### EXERCISE BRIEF
Your task is to output the entries below word for word.

### DATA
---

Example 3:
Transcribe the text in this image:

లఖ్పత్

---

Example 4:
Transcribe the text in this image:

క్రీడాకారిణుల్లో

### WRITTEN SOLUTION
---

Example 3:
Transcribe the text in this image:

లఖ్పత్

---

Example 4:
Transcribe the text in this image:

క్రీడాకారిణుల్లో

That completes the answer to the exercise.